L’article 19 du projet de loi de programmation militaire prévoit d’autoriser les opérateurs à surveiller ce qui transite sur leurs réseaux pour aider les autorités à détecter les cyberattaques. Une extension inédite de leurs prérogatives qui soulève des inquiétudes.

  • Cybersécurité  : l’Etat appelle les télécoms à la rescousse
    Faire des opérateurs télécoms des postes avancés de la détection des attaques informatiques, en les autorisant à surveiller ce qui transite sur leurs réseaux ; renforcer significativement les prérogatives de l’Agence nationale de la sécurité des systèmes d’information (Anssi), chargée de superviser la protection des réseaux de l’Etat et des « opérateurs d’importance vitale» (OIV), les entreprises jugées sensibles. C’est, en substance, ce que contient l’article 19 du projet de loi de programmation militaire (LPM), qui doit être examiné le 13 mars par la commission de la défense de l’Assemblée nationale, et débattu par les députés la semaine suivante. Une extension inédite du domaine de la cyberdéfense, qui soulève bien des interrogations. Objectif affiché : repérer, avant qu’elles ne fassent de gros dégâts, les vagues de logiciels malveillants – tels Wannacry et NotPetya, qui s’étaient répandus l’an dernier – ou les attaques dites par « déni de service distribué» (DDoS), qui consistent à saturer une cible par un afflux de connexions. En la matière, avancent les autorités, la France est à la traîne. « Ça me fait mal que ce soient des partenaires étrangers qui nous préviennent», lâchait en janvier, lors du Forum international de la cybersécurité (FIC) à Lille, le patron de l’Anssi, Guillaume Poupard – ajoutant qu’il préférait ne pas savoir comment ceux-ci étaient au courant…

Surveiller

Ces derniers mois, Poupard a d’ailleurs largement préparé le terrain, faisant état à plusieurs reprises de sa volonté de « travailler avec les opérateurs télécoms», qu’il s’agit de « rendre plus responsables». Comment ? En les autorisant à installer sur leurs réseaux des « dispositifs mettant en œuvre des marqueurs techniques à seule fin de détecter des événements susceptibles d’affecter la sécurité des systèmes d’information de leurs abonnés». En clair, des sondes capables de repérer, dans les flux de données, des éléments caractéristiques d’une cyberattaque. Sont concernés les « opérateurs de communications électroniques» déclarés auprès de l’Arcep, le régulateur des télécoms. Soit les fournisseurs de téléphonie et d’accès à Internet, les exploitants de réseaux publics, mais aussi les fournisseurs de VPN (réseaux privés virtuels) ou encore les réseaux de diffusion de contenus (ou CDN), qui agissent comme des intermédiaires entre les internautes et certains sites web, pour améliorer les performances de ces derniers ou bloquer les attaques par déni de service.

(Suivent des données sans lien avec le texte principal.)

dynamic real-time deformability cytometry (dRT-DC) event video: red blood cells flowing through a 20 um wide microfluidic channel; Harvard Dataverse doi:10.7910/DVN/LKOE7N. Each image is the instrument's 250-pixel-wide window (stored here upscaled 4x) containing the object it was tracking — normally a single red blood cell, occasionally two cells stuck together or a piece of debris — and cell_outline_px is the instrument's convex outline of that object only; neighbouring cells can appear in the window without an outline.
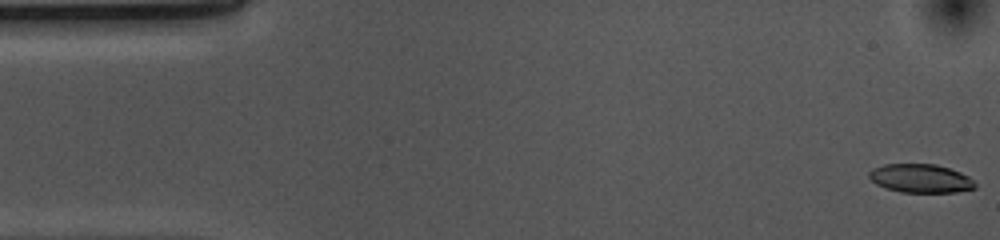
{"species": "common noctule bat (a hibernating species)", "species_latin": "Nyctalus noctula", "temperature_condition": "cold", "stored_images_in_passage": 53, "camera_frame_rate_fps": 3000, "um_per_image_px": 0.085, "animal": {"sex": "female", "body_mass_g": 10.0, "forearm_length_mm": 53.1}, "frame": {"image": 1, "passage_image": 1, "time_ms": 0.0, "image_size_px": [1000, 240], "cell_outline_px": [[976, 188], [956, 192], [900, 192], [884, 188], [876, 184], [868, 176], [868, 172], [872, 168], [884, 164], [936, 164], [960, 172], [968, 176], [976, 184]], "centroid_in_image_um": [78.22, 15.16], "position_along_channel_um": 6.8, "area_um2": 17.74}}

En cas de « menace» sur les réseaux français, l’Anssi pourrait dès lors demander à ces acteurs d’utiliser, dans leurs outils de détection, ses propres informations – par exemple, l’adresse IP d’un attaquant. Les opérateurs seraient tenus d’avertir l’agence d’une alerte éventuelle, et pourraient se voir ordonner de prévenir leurs clients s’ils sont vulnérables, touchés, ou participent à leur insu à une attaque informatique. Le champ de l’article 19 ne s’arrête pas là, puisqu’il vient aussi modifier le code de la défense. Si l’agence a connaissance d’une menace informatique visant une administration ou un OIV, elle pourrait installer ses propres sondes de détection sur le réseau d’un opérateur de télécoms ou d’un hébergeur internet, « pour la durée et dans la mesure strictement nécessaires à la caractérisation de la menace». Selon l’étude d’impact qui accompagne le projet de loi, il s’agit de pouvoir surveiller l’activité de pirates informatiques « en amont du déclenchement d’une attaque»  : concrètement, écouter ce qui entre et sort d’un serveur identifié comme malveillant. Et à la suite d’une cyberattaque avérée contre un réseau sensible, opérateurs et hébergeurs seraient tenus de transmettre à l’Anssi les « données techniques pertinentes». Le tout sous le contrôle de l’Arcep – une première.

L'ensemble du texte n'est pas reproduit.